そうこうしている間にホッドが来て、この空気に首を傾げていたが話を切り出した。
「さて、レイロフ。そっちの状況はどうなんだ?二人ともとても元気そうだが」
「はぁ、最後に寝た日を思い出せない……どこから話そうか」
レイロフはかいつまんで、今までの事を二人に話始めた。
「まぁ、要はドラゴンがヘルゲンを襲って破壊した。それで俺達はレイロフと一緒に逃げてきたんだ」
「ヘルゲンにドラゴンが!?ありえないわ!でも、それなら前に見たものの説明がつく。南から谷を飛んで行った。幻を見たんだと思っていたわ」
頭を抱えているジャルデュルとホッド。本当なら信じがたいことだが実際に起きたことだ。しかも彼女自身見ていることから信憑性は言葉だけより増すだろう。ちなみにクマを置いて兜を取って話をしている。礼儀だからな。

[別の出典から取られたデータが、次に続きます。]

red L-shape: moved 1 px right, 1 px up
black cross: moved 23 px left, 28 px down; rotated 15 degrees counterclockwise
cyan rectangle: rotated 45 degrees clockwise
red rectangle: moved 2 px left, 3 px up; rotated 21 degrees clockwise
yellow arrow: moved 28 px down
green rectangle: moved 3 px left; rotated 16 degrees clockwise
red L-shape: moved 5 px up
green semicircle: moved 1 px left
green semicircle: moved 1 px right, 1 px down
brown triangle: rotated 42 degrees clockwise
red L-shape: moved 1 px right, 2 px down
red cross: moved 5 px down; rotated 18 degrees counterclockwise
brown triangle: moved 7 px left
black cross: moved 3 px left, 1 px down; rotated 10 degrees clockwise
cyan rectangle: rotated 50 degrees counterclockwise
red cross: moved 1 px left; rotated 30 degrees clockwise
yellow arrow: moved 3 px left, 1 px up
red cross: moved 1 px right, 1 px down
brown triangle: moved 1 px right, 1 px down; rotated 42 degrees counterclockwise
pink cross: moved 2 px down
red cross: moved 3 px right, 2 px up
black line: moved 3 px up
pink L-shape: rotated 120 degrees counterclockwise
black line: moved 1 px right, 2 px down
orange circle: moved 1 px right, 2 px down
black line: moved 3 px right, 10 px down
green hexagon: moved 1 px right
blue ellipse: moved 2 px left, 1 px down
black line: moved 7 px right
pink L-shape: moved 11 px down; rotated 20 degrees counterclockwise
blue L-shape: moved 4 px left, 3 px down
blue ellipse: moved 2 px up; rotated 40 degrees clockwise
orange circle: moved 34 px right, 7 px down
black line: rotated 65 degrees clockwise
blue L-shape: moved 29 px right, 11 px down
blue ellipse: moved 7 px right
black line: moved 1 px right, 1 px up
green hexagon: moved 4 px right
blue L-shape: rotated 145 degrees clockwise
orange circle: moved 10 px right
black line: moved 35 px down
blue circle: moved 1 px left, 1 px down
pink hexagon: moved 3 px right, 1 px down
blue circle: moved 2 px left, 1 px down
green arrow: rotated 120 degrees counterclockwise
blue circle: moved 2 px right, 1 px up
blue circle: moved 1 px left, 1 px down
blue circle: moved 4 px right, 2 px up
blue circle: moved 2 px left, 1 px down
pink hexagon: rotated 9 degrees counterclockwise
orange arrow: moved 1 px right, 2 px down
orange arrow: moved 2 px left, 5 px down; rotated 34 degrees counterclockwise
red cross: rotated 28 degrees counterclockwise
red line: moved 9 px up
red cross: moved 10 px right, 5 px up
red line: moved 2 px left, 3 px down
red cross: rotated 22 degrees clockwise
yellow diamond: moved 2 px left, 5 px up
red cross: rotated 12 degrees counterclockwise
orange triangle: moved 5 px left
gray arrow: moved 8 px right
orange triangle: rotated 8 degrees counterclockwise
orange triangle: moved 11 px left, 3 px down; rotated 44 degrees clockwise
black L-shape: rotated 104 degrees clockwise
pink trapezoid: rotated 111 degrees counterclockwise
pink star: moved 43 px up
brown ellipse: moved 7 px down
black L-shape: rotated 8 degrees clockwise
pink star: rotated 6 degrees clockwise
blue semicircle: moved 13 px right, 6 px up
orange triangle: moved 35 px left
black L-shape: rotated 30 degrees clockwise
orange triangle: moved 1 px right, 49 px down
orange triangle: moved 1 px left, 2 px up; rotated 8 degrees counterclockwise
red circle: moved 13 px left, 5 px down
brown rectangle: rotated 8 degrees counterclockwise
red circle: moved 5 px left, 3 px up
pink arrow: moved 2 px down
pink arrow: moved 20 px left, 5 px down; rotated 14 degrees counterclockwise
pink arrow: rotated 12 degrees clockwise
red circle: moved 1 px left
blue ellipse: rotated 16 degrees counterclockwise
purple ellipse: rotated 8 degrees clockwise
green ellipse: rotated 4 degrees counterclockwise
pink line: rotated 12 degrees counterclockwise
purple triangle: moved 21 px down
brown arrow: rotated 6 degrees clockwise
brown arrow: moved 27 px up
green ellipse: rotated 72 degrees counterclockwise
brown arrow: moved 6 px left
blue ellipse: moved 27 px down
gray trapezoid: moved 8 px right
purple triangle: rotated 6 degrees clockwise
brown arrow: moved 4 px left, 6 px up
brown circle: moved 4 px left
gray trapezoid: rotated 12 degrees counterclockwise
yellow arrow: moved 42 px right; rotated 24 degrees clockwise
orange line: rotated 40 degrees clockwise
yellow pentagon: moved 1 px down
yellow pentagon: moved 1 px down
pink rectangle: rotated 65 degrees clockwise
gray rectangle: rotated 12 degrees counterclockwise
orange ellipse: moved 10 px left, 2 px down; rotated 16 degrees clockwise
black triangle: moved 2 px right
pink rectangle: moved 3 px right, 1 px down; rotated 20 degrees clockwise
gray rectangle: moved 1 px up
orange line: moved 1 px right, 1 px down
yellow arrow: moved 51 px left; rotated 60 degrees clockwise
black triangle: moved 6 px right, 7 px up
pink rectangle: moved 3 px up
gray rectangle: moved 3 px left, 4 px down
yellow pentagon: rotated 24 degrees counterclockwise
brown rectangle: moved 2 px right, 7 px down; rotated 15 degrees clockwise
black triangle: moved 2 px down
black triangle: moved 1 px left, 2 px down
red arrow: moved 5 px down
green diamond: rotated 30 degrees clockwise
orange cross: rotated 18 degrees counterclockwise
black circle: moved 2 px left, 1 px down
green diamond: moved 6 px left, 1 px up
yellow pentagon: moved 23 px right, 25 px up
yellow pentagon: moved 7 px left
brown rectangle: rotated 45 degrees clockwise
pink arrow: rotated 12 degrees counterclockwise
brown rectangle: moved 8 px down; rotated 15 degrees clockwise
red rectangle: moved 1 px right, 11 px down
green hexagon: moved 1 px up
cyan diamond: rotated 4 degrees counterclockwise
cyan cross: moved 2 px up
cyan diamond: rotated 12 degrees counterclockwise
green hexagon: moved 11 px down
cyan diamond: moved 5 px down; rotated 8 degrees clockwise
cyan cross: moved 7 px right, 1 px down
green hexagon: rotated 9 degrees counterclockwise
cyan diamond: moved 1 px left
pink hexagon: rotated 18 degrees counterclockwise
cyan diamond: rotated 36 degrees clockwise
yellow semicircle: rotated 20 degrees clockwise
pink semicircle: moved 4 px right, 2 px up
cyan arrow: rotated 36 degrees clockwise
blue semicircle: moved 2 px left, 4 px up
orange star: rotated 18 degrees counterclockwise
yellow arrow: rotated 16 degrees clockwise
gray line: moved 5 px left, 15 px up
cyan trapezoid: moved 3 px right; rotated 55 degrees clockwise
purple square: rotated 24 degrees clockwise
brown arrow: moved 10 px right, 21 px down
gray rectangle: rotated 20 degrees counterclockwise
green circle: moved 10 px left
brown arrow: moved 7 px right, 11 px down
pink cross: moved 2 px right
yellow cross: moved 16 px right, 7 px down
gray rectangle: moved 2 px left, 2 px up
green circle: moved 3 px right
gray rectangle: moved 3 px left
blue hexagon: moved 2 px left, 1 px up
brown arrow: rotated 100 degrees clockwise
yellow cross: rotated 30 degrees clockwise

「ドラゴンはこっちの方角に進んだ。あなたも見たはずだ」
「えぇ、見たわよ。それでも、ありえないわ。ドラゴンなんて存在しない。古い物語の存在よ……でも、なぜかわからないけどあなたを信じるわ。今しがたドラゴンを見たって顔してるもの。状況はますます悪くなるわね。まず戦争、そしてドラゴン達……この世界はどうなるのかしら。ドラゴンが野放しなら、首長に知らせなくては。リバーウッドは手も足も出ないわ。ホワイトランのバルグルーフ首長に、出来る限りの戦力を送るよう伝えなきゃならないの。引き受けてくれたら、恩に着るわ」
確かにここの戦力と言えない戦力では壊滅するのは目に見えている。それにドラゴンは一匹とも限らないし、あれほどの強さのものが来なかったとしても、まずいことには変わりない。ホワイトランはスカイリムの中心地で大きな要塞だから、ここに送る分の戦力はあるだろう。第一バルグルーフ首長は自分の領内を見捨てるほど心無い領主ではないとも聞いているしな。
「ホワイトランへはどうやって行けば?」
「丘を渡って北に向かって。滝を過ぎると、丘の上にホワイトランが見えるわ。そこから門番にこのことを伝えれば入れてくれるはずだから、雲地区にあるドラゴンズリーチへ行って。中に首長がいるわ」
「わかった。なら準備を整え次第向かうとしよう。レイロフ!彼女とこのクマで何か美味い物でも食べろ。俺はホワイトランに向かう」
兜を着け直し、早い方がいいだろうと早速行こうとする。司祭の宿泊費用はクマ一匹あれば何とかなるだろうし、飯も付くだろう。するとレイロフとジャルデュルが慌てて俺を止めてきた。
「ま、待って。今は疲れているでしょう?話を聞く限りじゃ聞いてる方も疲れてくるくらいいろんなことがあったんですもの……少しの間は休みなさいよ」
「そうだぞ、ヴィンセント。お前ドラゴンの炎を止めたりしてたんだからしっかり休め。そのくらいしても罰は当たらんさ。それに飛び去ったドラゴンがわざわざまた戻ってくるとは思えん。少しくらいは猶予があるはずだ」
「ヴィンセント、あなたがいくら規格外だからって山一つ越えるようになるんだから休むべき時はしっかり休まないと……」
「あー、その、なんだ。みんなが言うように一日二日はしっかり休養をいれるべきだ。ベッドが足りないから宿屋に行ってもらうことになるだろうが、話は付けておく。クマ一匹あれば3人分くらい何とかなる」
「……」
何故かみんなに止められました。というか、レイロフがドラゴン云々言ったせいで余計にひどくなった。全然大丈夫だしマジカも回復しているんだが……まぁ、お言葉に甘えて今日は休むとするか。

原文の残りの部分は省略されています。